A recent and compelling book that falls in this genre, Kelly says, is Roberta Rich’s debut novel, “The Midwife of Venice.”
The novel is set in 1575 and focuses on the lives of Hannah Levi, a Jewish midwife who lives in the Ghetto Nuovo in Venice, and her husband, Isaac, who is captured at sea by mercenaries and shipped to Malta to be sold as a slave.
Isaac is a man gifted in language and writing, but as a prisoner must survive brutal conditions where these talents will not protect him from starvation, torture, and illness.
Hannah is known throughout Venice for her skill at handling difficult births, and has designed a secret “birthing spoon” to assist in deliveries.
But when she is approached by a Christian nobleman who implores her to attend to his wife, who is in a difficult labor, Hannah is deeply conflicted. A papal edict prohibits Jews from rendering care to any Christian, but the exorbitant fee offered by the nobleman would give her enough to pay the ransom for her husband.
There’s also the moral question of whether she can refuse to help any woman who is suffering, regardless of her religion.
This richly woven and fast-paced tale blends vivid characterizations with an examination of the religious differences and social mores of the time, and offers a fascinating look at midwifery in the 16th century.
According to Kelley, this novel, “is at once both an epic tale and a sweeping love story of devotion. But what it reveals is that remarkable women across the centuries, like Hannah Levi, are those who change the world by either struggling against, adapting to, or ignoring the cultural strictures laid on them.”

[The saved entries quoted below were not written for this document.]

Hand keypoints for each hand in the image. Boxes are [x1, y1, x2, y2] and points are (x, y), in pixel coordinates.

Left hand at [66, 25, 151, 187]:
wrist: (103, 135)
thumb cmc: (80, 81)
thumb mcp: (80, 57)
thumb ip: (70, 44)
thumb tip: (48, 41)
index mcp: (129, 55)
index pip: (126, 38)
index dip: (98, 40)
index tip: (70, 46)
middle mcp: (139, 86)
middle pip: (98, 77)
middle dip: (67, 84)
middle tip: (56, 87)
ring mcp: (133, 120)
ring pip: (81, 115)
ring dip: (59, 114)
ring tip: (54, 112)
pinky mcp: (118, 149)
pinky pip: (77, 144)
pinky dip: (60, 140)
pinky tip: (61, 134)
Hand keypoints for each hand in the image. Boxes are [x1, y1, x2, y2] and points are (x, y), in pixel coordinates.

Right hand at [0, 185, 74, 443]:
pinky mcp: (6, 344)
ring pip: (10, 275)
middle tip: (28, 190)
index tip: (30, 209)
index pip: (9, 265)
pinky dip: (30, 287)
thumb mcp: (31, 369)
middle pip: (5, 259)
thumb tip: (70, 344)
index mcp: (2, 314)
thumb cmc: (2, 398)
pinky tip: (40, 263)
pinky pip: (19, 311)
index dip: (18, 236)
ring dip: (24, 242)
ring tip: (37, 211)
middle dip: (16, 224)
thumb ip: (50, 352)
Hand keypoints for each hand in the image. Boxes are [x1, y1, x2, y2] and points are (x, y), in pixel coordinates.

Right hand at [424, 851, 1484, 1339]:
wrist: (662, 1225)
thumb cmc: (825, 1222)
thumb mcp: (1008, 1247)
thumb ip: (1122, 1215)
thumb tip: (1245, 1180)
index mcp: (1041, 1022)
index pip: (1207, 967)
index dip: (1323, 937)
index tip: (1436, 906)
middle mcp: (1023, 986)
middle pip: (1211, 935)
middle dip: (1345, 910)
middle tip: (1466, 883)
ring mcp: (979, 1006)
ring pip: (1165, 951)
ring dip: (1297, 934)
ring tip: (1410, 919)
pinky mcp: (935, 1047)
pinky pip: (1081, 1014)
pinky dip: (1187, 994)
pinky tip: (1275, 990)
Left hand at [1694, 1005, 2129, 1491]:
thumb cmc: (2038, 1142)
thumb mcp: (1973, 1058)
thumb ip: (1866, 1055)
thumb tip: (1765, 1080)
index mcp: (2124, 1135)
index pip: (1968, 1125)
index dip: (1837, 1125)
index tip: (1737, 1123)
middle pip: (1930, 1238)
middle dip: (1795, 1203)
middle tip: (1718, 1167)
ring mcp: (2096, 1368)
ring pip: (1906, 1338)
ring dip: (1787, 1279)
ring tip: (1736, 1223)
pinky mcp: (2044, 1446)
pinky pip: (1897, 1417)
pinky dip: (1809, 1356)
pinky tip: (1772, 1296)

Kelley adds that the novel “not only captures the dark and dangerous living conditions along the canals with the plague imminent, but the peril and persecution facing Jews in 16th century Europe.”

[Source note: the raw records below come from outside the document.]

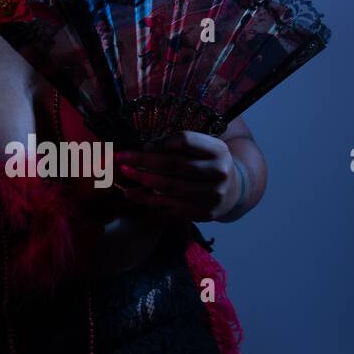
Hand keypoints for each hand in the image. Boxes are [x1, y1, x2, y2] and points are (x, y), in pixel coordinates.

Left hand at [114, 131, 243, 220]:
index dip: (161, 143)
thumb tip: (145, 148)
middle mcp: (219, 172)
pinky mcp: (203, 213)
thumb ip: (178, 144)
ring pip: (170, 187)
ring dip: (143, 181)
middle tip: (121, 159)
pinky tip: (132, 194)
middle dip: (144, 161)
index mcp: (218, 150)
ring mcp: (212, 195)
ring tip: (124, 175)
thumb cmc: (208, 164)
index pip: (186, 141)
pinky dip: (148, 200)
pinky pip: (170, 206)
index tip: (142, 145)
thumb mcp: (202, 147)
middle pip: (175, 164)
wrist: (232, 190)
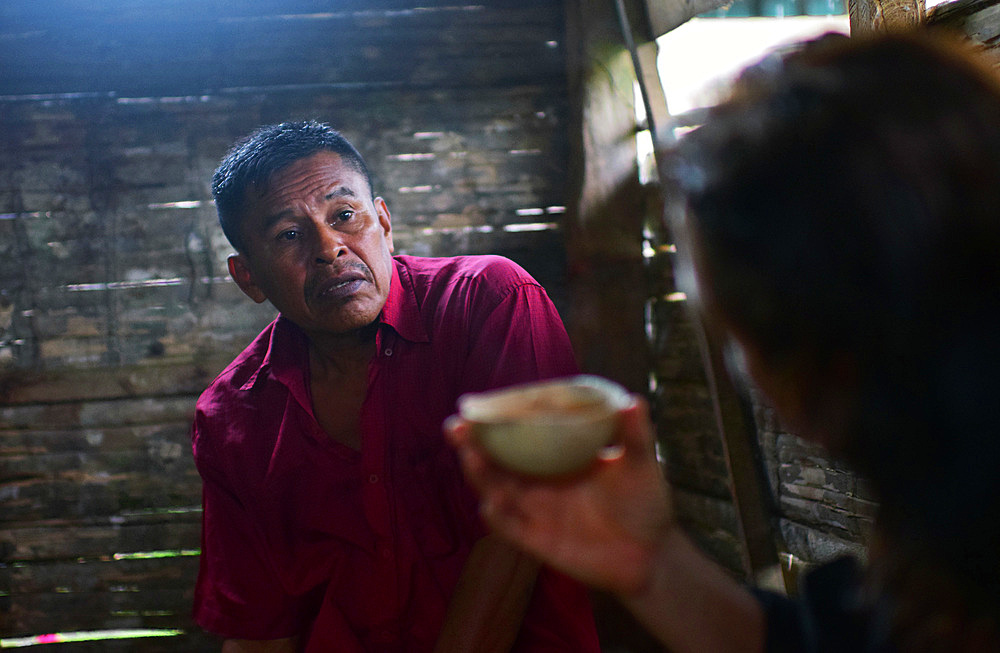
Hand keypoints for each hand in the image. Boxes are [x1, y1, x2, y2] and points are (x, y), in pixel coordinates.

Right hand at [445, 397, 673, 596]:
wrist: (652, 555)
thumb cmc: (645, 503)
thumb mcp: (641, 464)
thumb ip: (635, 435)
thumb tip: (633, 401)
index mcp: (557, 458)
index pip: (518, 435)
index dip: (495, 421)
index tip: (477, 405)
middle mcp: (539, 482)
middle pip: (495, 461)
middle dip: (472, 444)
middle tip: (457, 425)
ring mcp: (535, 511)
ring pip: (496, 490)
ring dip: (480, 474)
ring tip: (471, 455)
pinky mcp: (537, 540)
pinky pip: (509, 529)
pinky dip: (497, 517)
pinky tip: (491, 503)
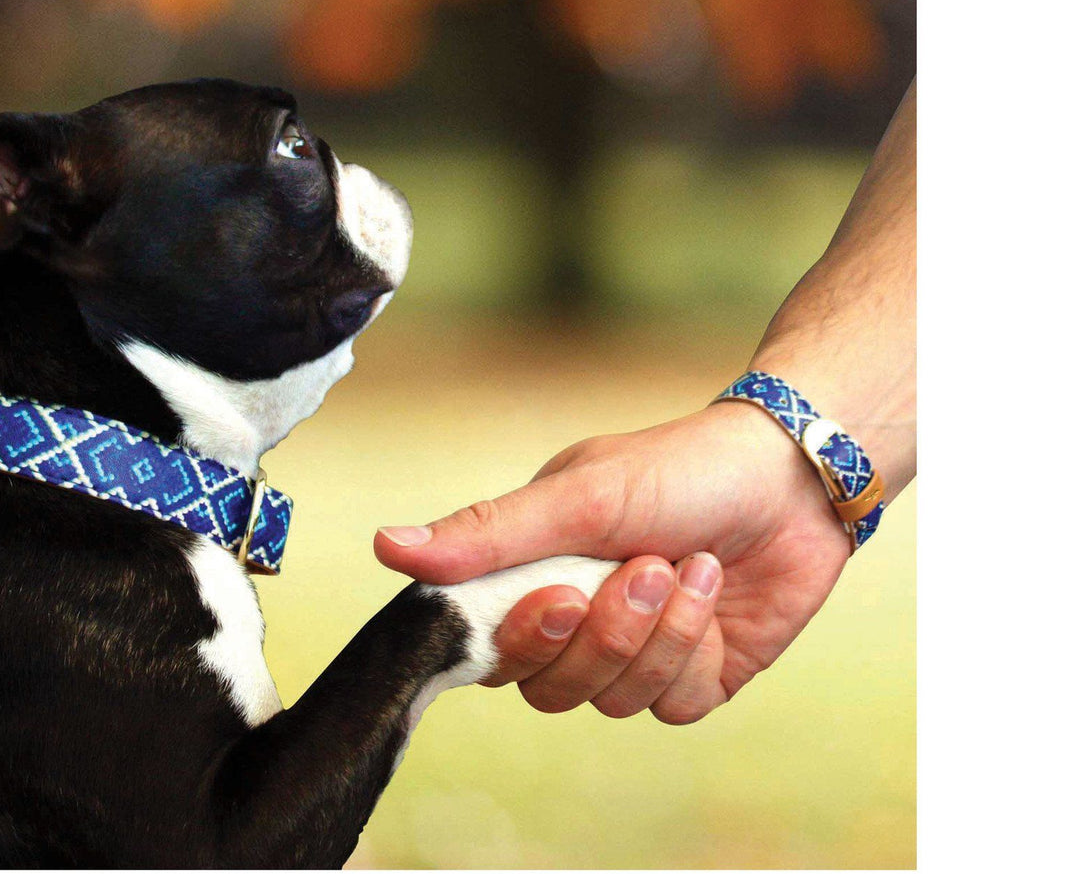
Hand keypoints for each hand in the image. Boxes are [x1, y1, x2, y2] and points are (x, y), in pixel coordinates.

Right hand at [374, 400, 851, 723]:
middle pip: (548, 688)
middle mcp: (575, 625)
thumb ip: (486, 532)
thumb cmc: (677, 469)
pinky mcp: (689, 680)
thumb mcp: (578, 495)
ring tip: (685, 566)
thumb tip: (386, 546)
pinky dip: (692, 647)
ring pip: (610, 699)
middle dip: (604, 633)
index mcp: (532, 576)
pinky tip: (712, 588)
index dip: (522, 640)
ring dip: (655, 633)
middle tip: (643, 565)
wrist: (788, 477)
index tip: (562, 597)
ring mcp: (632, 657)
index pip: (489, 646)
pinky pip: (669, 704)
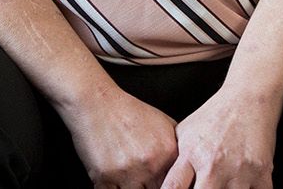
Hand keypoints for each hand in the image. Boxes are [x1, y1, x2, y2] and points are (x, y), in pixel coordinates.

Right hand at [62, 86, 179, 187]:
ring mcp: (128, 172)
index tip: (162, 182)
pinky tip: (115, 181)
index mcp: (168, 152)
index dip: (168, 184)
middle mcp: (151, 164)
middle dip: (150, 186)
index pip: (175, 183)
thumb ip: (177, 147)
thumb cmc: (128, 112)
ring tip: (130, 177)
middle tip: (144, 178)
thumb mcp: (163, 123)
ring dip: (132, 188)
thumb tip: (185, 166)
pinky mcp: (105, 177)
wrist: (97, 102)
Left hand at [163, 87, 278, 188]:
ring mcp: (238, 170)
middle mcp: (213, 165)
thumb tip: (160, 182)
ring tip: (223, 184)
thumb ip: (174, 161)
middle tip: (204, 187)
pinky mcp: (261, 172)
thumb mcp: (185, 132)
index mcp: (190, 155)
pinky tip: (243, 185)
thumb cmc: (215, 115)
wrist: (249, 96)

To Kelley, “the real power of this novel lies in the rich detail involved in midwife deliveries during a time where nothing’s really known of the importance of sterile conditions, and medical practice is heavily rooted in intuition and superstition.”
Kelly marveled at the courage of midwives who tried to deliver a baby by caesarean section or with early forceps, “because at best, should anything go wrong, she’s a pariah in the community, and at worst, she’s accused of witchcraft and executed.”

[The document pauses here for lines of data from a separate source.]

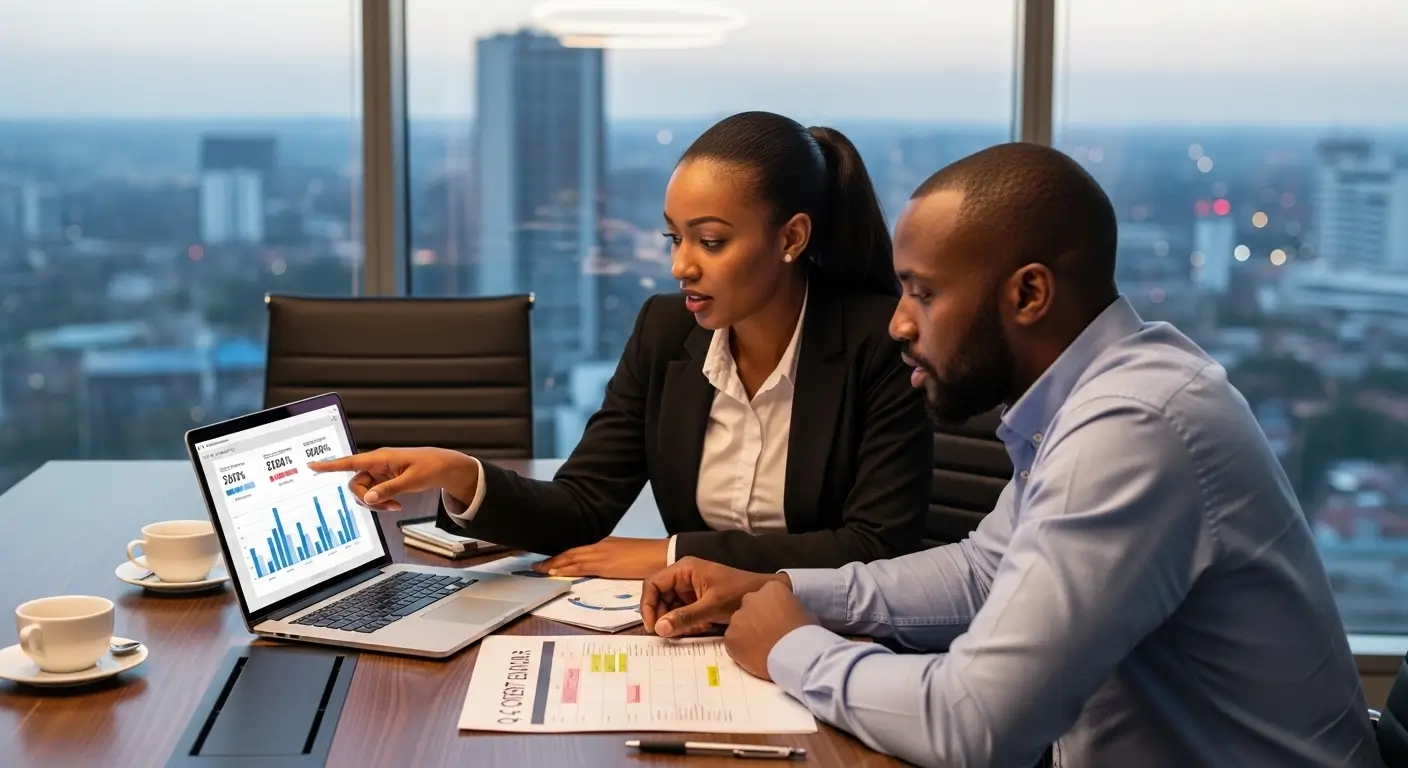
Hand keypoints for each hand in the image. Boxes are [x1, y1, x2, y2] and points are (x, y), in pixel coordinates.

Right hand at [308, 447, 477, 512]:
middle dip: (367, 499)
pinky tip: (396, 504)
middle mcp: (377, 464)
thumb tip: (368, 498)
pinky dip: (382, 501)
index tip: (311, 466)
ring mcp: (380, 472)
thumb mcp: (410, 481)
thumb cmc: (430, 467)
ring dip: (376, 502)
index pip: (350, 461)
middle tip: (387, 506)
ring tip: (395, 506)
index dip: (330, 465)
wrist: (445, 467)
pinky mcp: (385, 480)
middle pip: (356, 484)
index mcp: (381, 458)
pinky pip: (374, 493)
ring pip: (365, 491)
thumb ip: (388, 490)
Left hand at [533, 537, 667, 578]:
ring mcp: (602, 553)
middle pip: (570, 551)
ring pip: (572, 557)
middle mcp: (600, 545)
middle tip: (535, 565)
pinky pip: (581, 566)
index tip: (547, 559)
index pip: (577, 548)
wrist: (663, 554)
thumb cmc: (648, 557)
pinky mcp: (606, 564)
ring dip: (554, 564)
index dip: (561, 554)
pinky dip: (566, 568)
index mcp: (605, 543)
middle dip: (552, 559)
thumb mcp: (625, 555)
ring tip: (539, 569)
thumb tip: (602, 567)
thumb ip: (611, 559)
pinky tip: (555, 571)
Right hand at [641, 556, 789, 637]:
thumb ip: (684, 617)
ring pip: (669, 608)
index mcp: (684, 569)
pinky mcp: (696, 601)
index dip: (648, 605)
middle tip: (668, 635)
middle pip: (659, 597)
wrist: (764, 595)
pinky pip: (681, 613)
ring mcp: (689, 589)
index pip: (653, 584)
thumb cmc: (739, 593)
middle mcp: (683, 577)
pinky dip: (685, 624)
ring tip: (687, 631)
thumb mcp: (711, 606)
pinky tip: (698, 628)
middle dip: (662, 616)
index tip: (652, 627)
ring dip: (674, 622)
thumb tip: (659, 629)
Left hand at [724, 580, 818, 680]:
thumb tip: (789, 616)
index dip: (771, 608)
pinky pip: (732, 641)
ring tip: (761, 646)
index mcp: (771, 588)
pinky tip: (754, 655)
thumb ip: (789, 609)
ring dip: (747, 632)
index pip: (767, 594)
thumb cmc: (806, 636)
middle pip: (750, 606)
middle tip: (767, 632)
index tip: (777, 619)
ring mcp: (738, 618)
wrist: (797, 657)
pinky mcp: (730, 638)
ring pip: (739, 624)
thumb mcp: (805, 613)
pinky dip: (740, 647)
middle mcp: (751, 599)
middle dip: (756, 617)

She adds, “Not only were the women who were pregnant forced to be brave, but the midwives were true heroines to stand by them.”
Another great read to follow this, Kelley suggests, is “Midwives,” a 1998 novel by Chris Bohjalian.
This novel, set in 1981 in rural Vermont, is told through the eyes of the 14-year-old daughter of an experienced midwife named Sybil Danforth.
One night, she performs an emergency caesarean section on a mother who appears to have died in labor. But her assistant later says the mother wasn’t dead at the time, and it was Sybil who caused her death.
The ensuing trial polarizes the community.
Kelley says, “This is a great read and a fascinating followup for those interested in the topic, because even centuries later, readers will recognize that the trial has all the earmarks of a witch hunt, much like Roberta Rich describes in the 16th century.”
But in “Midwives,’’ Kelley says, the whole midwife profession is on trial and midwives are forced to confront the antagonism of doctors, the law, and even other women who believe solely in hospital birthing.
Kelley concludes, “I am always concerned with preserving life as a former nurse, and regardless of personal views on home birthing, all women at one point or another face questions of mortality. Books like the ones I have recommended remind us that there are many amongst us who have faced it head on with grace, strength, and great courage.
“And I like to think that reading about such women reminds each of us that we may be cut of the same cloth.”